How Europe Found Its Nerve
When Donald Trump returned to the White House in January 2025, European countries at first chose appeasement as their preferred U.S. strategy. Faced with a belligerent Washington that threatened to withdraw the American security umbrella, back Russian President Vladimir Putin by brokering an unjust peace in Ukraine, impose punitive tariffs on their exports, and help far-right parties, European leaders convinced themselves that flattery and restraint were the best response. They avoided confrontation, absorbed humiliation, and hoped that by giving Trump enough of what he wanted they could preserve the essentials of the transatlantic partnership.
For a time, that strategy seemed to have a logic. Europe still depended on the United States for its security. Ukraine, still at war with Russia, continued to need U.S. weapons and intelligence. European economies seemed too fragile, and European domestic politics too fractured, to risk an outright trade war with Washington. And as far-right parties continued to gain ground on the continent, many EU leaders feared that direct confrontation with Trump would only strengthen his European admirers. But as we argued in these pages earlier this year, appeasement came at a substantial cost.
To give Trump a “win,” last June, European countries in NATO agreed to a five percent defense and security spending target that not all of their own military analyses fully warranted, opening space for opposition parties to mount damaging critiques that incumbents had traded their citizens’ butter for guns. Europe also continued to rely on U.S. technological and defense industrial supply chains and dampened its efforts to combat online disinformation to mollify the Trump administration. And the EU left a great deal of economic leverage on the table: in July, in Scotland, a fearful Brussels swallowed a profoundly unfavorable trade deal with Washington. Last year, Europe did not merely lose leverage over Trump’s America. In constant reactive mode, it lost confidence in itself.

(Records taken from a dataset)
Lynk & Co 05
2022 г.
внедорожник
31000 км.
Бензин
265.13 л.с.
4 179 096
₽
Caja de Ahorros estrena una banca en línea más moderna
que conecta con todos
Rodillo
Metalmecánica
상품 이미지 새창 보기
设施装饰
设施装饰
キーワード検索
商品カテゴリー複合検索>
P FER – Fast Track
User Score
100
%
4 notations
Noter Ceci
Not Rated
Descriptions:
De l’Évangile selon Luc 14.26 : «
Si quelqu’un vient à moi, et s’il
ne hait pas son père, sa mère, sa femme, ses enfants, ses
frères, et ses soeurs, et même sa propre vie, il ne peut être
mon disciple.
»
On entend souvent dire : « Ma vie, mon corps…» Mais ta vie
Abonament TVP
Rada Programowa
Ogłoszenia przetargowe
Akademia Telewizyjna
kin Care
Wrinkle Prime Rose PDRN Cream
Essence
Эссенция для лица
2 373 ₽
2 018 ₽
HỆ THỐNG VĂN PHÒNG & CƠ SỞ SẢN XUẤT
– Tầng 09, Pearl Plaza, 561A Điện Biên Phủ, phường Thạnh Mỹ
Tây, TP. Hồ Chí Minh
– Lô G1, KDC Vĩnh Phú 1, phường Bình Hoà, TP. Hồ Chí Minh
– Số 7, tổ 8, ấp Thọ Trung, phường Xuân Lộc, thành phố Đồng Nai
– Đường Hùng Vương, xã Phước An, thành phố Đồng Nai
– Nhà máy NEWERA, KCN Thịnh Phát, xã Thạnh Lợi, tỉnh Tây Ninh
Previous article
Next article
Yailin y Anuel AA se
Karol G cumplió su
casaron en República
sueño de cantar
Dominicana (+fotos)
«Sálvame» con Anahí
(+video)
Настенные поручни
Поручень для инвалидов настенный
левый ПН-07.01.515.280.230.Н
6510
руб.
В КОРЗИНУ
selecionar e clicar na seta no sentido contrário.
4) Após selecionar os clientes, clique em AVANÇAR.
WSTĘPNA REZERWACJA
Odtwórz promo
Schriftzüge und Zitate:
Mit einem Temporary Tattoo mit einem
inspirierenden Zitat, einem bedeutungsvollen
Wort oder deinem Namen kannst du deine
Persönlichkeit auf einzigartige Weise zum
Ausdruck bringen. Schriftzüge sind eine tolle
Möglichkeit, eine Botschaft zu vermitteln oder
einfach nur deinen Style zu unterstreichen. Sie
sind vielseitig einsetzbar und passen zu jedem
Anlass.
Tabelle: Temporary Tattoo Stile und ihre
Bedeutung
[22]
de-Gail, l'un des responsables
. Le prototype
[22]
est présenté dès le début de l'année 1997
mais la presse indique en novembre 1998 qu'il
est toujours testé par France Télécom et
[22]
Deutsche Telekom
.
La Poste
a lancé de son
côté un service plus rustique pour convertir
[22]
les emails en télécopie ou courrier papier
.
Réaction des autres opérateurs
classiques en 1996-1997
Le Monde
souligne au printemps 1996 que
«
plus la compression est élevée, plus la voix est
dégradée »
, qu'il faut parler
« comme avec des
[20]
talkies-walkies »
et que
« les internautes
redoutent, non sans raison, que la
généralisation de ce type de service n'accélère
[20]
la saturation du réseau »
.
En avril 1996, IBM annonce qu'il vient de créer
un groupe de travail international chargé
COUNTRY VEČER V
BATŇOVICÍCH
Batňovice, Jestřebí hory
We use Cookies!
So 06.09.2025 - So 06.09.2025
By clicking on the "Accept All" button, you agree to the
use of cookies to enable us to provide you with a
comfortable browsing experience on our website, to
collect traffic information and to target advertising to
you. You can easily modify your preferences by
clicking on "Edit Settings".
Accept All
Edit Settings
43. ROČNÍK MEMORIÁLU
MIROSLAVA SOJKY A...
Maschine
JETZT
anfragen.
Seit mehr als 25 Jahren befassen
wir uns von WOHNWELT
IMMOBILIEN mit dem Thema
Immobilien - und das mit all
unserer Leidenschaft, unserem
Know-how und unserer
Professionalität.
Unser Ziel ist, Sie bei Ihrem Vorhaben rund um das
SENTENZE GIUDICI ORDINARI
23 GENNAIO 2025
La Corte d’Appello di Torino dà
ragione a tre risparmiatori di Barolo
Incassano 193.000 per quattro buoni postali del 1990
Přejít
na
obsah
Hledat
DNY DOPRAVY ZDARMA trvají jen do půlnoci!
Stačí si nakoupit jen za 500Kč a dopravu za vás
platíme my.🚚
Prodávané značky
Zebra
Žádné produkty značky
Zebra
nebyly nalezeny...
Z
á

> **WHAT IS REQUIRED**
In the article on Europe's response to Trump, what defense and security spending target did European NATO countries agree to last June?

> **WRITTEN SOLUTION**
A five percent defense and security spending target.